Page
Il y avait à Saint-Jean-d’Acre une foire annuelle où abondaient les commerçants de tous les pays. L’époque de cette foire étant arrivée, Sicurano reçut du Soudan commission de s’y rendre, en qualité de commandant du corps de troupes chargé de veiller à l’ordre. Or, un jour que Genevra inspecte les boutiques des marchands italiens, qu’elle se plaisait particulièrement à fréquenter, elle arrive près de la boutique d’Ambrogiuolo de Plaisance, et reconnaît parmi les marchandises une ceinture et une bourse qui lui avaient appartenu. Elle en demande le prix, et le cynique Ambrogiuolo répond en riant que ces objets ne sont pas à vendre, mais que s’ils peuvent faire plaisir au jeune capitaine, il les lui cédera volontiers ; puis, toujours facétieux, il raconte, à la face même de Genevra, comment il les tient de son amour, qu’elle n’a jamais soupçonné, et comment son mari, après avoir perdu cinq mille florins d’or, furieux de se savoir trompé, a fait assassiner sa femme.

Contenu des données
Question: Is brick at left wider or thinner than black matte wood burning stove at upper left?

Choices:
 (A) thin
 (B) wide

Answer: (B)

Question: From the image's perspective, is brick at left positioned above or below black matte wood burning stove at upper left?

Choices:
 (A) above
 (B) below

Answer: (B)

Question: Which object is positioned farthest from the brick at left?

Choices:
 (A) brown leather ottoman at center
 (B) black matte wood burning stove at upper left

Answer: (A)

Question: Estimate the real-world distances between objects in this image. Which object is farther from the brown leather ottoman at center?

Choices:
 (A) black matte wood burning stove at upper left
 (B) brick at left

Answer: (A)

==

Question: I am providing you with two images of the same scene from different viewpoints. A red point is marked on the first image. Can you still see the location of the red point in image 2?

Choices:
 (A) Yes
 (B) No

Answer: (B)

Consigne
D'après la page, quels objets lui ayant appartenu Genevra reconnaît-elle dans la boutique d'Ambrogiuolo de Plaisance ? Répondez en vous fondant uniquement sur la page.

Réponse attendue
Une ceinture et une bourse.